[Dataset entries]
====
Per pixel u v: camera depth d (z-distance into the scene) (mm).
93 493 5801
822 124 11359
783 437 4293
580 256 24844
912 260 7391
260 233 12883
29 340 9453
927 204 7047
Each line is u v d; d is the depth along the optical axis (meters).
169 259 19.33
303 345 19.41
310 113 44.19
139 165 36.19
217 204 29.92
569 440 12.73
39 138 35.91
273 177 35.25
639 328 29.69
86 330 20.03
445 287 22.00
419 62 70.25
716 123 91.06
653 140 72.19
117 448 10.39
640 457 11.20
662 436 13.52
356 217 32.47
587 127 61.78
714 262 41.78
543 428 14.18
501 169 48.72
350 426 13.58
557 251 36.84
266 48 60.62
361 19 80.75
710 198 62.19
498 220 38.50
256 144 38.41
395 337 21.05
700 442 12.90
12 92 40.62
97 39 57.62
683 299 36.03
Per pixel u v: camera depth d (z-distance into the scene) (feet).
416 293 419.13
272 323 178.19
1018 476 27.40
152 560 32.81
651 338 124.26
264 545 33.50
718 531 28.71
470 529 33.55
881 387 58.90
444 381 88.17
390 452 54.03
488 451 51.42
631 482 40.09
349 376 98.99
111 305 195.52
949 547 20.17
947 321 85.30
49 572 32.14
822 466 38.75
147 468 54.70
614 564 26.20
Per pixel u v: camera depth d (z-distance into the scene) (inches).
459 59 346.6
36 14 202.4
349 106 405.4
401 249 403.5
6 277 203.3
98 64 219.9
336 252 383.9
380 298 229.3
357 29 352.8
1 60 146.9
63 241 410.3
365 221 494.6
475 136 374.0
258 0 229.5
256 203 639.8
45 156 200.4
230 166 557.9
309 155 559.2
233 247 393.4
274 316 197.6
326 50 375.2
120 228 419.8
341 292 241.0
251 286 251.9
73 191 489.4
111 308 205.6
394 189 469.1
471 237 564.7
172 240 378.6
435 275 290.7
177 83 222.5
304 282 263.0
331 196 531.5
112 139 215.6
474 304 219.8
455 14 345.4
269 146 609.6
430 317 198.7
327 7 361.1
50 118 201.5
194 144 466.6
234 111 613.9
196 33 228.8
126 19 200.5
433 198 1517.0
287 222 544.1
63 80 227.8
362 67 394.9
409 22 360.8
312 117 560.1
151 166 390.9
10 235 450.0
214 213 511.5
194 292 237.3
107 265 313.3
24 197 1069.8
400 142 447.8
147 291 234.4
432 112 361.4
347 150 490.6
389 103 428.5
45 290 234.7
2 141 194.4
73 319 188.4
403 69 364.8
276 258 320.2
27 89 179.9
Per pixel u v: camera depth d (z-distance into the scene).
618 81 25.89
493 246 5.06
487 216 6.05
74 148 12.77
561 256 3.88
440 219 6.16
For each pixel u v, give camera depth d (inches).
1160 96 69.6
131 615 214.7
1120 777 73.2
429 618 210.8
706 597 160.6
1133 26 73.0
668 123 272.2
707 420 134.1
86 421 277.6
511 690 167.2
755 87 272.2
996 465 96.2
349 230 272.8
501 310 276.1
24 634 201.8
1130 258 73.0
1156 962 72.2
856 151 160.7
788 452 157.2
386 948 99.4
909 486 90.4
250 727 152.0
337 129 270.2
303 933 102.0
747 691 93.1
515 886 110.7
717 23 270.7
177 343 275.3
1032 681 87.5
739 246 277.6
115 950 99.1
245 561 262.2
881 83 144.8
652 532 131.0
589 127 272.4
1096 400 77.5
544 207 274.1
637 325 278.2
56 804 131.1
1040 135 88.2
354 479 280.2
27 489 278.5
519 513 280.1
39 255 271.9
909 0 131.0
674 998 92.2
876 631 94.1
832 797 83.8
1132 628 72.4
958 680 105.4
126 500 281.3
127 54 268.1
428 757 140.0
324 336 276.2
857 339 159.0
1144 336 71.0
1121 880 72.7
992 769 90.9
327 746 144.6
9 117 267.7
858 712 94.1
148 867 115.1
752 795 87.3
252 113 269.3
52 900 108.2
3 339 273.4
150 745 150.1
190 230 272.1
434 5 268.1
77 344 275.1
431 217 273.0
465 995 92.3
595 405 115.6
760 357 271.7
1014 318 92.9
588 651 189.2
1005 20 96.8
====
■ The task: What is needed is an exact transcription of every entry.

■ Problem solution:
Per pixel u v: camera depth d (z-distance into the scene) (mm).
93 493 5801
822 124 11359
783 437 4293
580 256 24844
912 260 7391
260 233 12883
29 340 9453
927 204 7047
Each line is u v d; d is the depth along the optical axis (meters).
169 259 19.33
303 345 19.41
310 113 44.19
139 165 36.19
217 204 29.92
569 440 12.73
39 138 35.91
273 177 35.25
639 328 29.69
86 330 20.03
445 287 22.00
419 62 70.25
716 123 91.06
653 140 72.19
117 448 10.39
640 457 11.20
662 436 13.52
356 217 32.47
587 127 61.78
714 262 41.78
543 428 14.18
501 169 48.72
350 426 13.58
557 251 36.84
266 48 60.62
361 19 80.75
710 198 62.19
498 220 38.50
256 144 38.41
395 337 21.05
700 442 12.90
12 92 40.62
97 39 57.62
683 299 36.03
Per pixel u v: camera depth d (z-distance into the scene) (feet).
416 293 419.13
272 323 178.19
1018 476 27.40
152 560 32.81
651 338 124.26
264 545 33.50
718 531 28.71
470 529 33.55
881 387 58.90
444 381 88.17
390 452 54.03
488 451 51.42
631 482 40.09
349 376 98.99
111 305 195.52
949 547 20.17
947 321 85.30
49 572 32.14
822 466 38.75
147 468 54.70
614 564 26.20
Per pixel u v: camera depth d (z-distance into the scene) (inches).
459 59 346.6
36 14 202.4
349 106 405.4
401 249 403.5
6 277 203.3
98 64 219.9
336 252 383.9
380 298 229.3
357 29 352.8
1 60 146.9
63 241 410.3
365 221 494.6
475 136 374.0
258 0 229.5
256 203 639.8
45 156 200.4
230 166 557.9
309 155 559.2
233 247 393.4
274 316 197.6
326 50 375.2
120 228 419.8
341 292 241.0
251 286 251.9
73 191 489.4
111 308 205.6
394 189 469.1
471 237 564.7
172 240 378.6
435 275 290.7
177 83 222.5
304 282 263.0
331 196 531.5
112 139 215.6
474 304 219.8
455 14 345.4
269 146 609.6
430 317 198.7
327 7 361.1
50 118 201.5
194 144 466.6
234 111 613.9
196 33 228.8
126 19 200.5
433 198 1517.0
287 222 544.1
63 80 227.8
362 67 394.9
409 22 360.8
312 117 560.1
151 166 390.9
10 235 450.0
214 213 511.5
194 292 237.3
107 265 313.3
24 197 1069.8
400 142 447.8
147 291 234.4
432 112 361.4
347 150 490.6
389 103 428.5
45 290 234.7
2 141 194.4
73 319 188.4
403 69 364.8
276 258 320.2
27 89 179.9
Per pixel u v: camera depth d (z-distance into the scene).
618 81 25.89
493 246 5.06
487 216 6.05
74 148 12.77
561 256 3.88
440 219 6.16
For each pixel u v, give camera depth d (inches).
1160 96 69.6
131 615 214.7
1120 777 73.2
429 618 210.8
706 597 160.6
1133 26 73.0
668 123 272.2
707 420 134.1
86 421 277.6
511 690 167.2
755 87 272.2
996 465 96.2
349 230 272.8
501 310 276.1
24 634 201.8
1130 258 73.0
1156 962 72.2
856 151 160.7
788 452 157.2
386 948 99.4
909 486 90.4
250 727 152.0
337 129 270.2
303 933 102.0
747 691 93.1
515 886 110.7
717 23 270.7
177 343 275.3
1032 681 87.5
739 246 277.6
115 950 99.1
245 561 262.2
881 83 144.8
652 532 131.0
589 127 272.4
1096 400 77.5
544 207 274.1
637 325 278.2
56 804 131.1
1040 135 88.2
354 479 280.2
27 489 278.5
519 513 280.1
39 255 271.9
909 0 131.0
674 998 92.2
876 631 94.1
832 797 83.8
1132 628 72.4
958 680 105.4
126 500 281.3
127 54 268.1
428 757 140.0
324 336 276.2
857 339 159.0
1144 336 71.0
1121 880 72.7
992 769 90.9
327 746 144.6
9 117 267.7
858 712 94.1
148 867 115.1
752 795 87.3
252 113 269.3
52 900 108.2
3 339 273.4
150 745 150.1
190 230 272.1
434 5 268.1
77 344 275.1
431 217 273.0
465 995 92.3
595 405 115.6
760 357 271.7
1014 318 92.9
588 651 189.2
1005 20 96.8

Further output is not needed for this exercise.